BEGIN Dataset records

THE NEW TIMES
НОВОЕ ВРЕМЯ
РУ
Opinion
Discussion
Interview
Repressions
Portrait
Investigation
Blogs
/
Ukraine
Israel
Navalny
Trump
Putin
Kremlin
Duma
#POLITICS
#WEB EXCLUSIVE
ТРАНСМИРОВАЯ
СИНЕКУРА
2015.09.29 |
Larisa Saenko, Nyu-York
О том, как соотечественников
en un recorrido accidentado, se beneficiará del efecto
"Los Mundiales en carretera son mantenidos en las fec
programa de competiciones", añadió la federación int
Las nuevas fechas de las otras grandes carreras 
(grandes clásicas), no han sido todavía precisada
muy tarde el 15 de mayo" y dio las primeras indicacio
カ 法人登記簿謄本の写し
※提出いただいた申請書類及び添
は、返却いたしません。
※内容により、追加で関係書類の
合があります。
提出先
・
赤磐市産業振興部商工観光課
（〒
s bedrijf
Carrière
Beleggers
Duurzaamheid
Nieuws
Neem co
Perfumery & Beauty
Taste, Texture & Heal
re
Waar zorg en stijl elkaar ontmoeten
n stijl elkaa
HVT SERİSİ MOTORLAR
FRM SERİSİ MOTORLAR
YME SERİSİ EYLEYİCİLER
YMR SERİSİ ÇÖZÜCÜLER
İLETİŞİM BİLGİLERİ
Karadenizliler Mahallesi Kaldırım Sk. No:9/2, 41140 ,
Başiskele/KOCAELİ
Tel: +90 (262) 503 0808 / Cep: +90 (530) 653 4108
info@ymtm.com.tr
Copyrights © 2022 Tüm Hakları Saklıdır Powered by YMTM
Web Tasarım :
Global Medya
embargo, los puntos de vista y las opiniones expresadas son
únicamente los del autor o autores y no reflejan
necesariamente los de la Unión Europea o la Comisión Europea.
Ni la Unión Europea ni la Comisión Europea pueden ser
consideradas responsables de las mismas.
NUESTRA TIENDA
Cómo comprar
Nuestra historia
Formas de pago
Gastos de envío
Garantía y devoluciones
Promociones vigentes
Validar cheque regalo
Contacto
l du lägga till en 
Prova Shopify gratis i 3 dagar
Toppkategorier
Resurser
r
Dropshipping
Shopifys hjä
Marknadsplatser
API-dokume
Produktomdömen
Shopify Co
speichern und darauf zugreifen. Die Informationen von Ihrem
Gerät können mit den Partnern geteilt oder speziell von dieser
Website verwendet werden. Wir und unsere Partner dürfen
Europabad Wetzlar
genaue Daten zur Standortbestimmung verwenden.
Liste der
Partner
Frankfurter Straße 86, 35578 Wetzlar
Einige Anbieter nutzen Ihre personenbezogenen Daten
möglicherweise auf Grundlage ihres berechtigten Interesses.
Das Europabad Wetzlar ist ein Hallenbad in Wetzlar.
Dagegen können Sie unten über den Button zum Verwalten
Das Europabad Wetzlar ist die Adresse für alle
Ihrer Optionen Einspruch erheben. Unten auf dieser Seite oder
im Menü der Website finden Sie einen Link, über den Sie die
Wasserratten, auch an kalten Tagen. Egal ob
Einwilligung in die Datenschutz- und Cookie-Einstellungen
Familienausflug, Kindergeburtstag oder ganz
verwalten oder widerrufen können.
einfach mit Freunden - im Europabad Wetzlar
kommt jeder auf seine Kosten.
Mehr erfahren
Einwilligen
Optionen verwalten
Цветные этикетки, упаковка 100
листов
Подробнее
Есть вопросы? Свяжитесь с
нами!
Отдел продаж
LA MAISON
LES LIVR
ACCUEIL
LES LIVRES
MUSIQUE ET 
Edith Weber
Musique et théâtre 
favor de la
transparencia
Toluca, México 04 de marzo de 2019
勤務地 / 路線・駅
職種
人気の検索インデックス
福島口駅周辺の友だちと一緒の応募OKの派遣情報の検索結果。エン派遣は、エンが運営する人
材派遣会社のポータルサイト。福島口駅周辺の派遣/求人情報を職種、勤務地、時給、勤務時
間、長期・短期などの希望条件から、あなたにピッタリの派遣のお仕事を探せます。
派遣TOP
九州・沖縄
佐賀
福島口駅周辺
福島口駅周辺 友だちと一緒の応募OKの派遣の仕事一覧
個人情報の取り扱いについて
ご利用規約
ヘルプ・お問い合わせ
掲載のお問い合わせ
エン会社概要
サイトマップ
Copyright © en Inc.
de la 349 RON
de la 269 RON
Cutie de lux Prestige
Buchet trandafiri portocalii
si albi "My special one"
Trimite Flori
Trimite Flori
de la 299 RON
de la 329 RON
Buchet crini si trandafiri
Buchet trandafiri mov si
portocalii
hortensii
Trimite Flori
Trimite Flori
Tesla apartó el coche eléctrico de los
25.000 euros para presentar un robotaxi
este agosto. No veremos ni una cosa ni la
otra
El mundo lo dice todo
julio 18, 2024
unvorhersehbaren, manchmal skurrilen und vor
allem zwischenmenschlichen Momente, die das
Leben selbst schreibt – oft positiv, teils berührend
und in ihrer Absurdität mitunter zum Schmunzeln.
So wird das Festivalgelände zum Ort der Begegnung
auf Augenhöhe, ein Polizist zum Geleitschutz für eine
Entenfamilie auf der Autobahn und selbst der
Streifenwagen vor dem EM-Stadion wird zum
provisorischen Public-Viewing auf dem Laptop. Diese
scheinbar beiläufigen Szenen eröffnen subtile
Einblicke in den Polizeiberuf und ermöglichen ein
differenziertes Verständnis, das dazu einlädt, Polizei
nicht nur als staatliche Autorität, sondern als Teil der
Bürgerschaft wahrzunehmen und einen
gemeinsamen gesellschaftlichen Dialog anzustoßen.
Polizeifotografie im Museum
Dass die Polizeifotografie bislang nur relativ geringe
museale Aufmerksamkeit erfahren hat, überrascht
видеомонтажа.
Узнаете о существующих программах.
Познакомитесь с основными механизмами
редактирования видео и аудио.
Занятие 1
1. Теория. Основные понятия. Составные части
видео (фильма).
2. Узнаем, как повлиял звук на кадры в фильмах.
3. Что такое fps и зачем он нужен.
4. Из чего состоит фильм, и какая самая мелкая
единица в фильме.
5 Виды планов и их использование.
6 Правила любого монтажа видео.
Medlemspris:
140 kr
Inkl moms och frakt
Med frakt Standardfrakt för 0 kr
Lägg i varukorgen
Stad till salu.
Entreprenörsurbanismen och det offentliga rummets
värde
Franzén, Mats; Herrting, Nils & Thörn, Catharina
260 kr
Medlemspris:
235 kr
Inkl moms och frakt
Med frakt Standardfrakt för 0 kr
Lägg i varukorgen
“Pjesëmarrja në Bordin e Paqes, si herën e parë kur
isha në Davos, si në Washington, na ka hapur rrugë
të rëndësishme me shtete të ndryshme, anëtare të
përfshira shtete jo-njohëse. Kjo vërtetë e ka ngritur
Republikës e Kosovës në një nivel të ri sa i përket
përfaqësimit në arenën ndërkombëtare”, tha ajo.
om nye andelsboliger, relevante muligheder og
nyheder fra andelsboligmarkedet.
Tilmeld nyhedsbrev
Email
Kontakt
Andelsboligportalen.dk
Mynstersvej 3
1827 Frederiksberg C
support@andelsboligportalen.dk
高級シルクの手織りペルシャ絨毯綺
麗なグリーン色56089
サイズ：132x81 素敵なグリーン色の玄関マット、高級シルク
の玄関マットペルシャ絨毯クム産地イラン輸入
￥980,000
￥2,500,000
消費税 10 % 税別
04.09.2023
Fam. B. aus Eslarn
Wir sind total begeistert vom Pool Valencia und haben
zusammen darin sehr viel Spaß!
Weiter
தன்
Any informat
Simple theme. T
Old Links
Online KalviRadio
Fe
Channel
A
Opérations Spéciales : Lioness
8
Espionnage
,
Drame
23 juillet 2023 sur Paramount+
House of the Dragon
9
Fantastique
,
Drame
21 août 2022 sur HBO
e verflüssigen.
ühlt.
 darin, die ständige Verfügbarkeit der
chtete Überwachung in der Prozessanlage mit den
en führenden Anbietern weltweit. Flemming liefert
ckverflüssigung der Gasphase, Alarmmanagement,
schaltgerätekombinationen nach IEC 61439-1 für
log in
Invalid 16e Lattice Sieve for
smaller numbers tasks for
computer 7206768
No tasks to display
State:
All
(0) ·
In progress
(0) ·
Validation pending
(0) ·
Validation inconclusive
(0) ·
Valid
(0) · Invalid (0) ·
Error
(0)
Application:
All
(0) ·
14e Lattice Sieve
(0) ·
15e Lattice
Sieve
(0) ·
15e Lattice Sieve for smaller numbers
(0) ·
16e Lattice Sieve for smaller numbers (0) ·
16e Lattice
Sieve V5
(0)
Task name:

END Dataset records

— Problem description —
Please repeat the lines of the records above verbatim, from the start of the records through the line that contains "Las nuevas fechas", inclusive.

— Result —
THE NEW TIMES
НОВОЕ ВРЕМЯ
РУ
Opinion
Discussion
Interview
Repressions
Portrait
Investigation
Blogs
/
Ukraine
Israel
Navalny
Trump
Putin
Kremlin
Duma
#POLITICS
#WEB EXCLUSIVE
ТРАНСМИРОВАЯ
СИНЕКУРА
2015.09.29 |
Larisa Saenko, Nyu-York
О том, как соотечественников
en un recorrido accidentado, se beneficiará del efecto
"Los Mundiales en carretera son mantenidos en las fec
programa de competiciones", añadió la federación int
Las nuevas fechas de las otras grandes carreras 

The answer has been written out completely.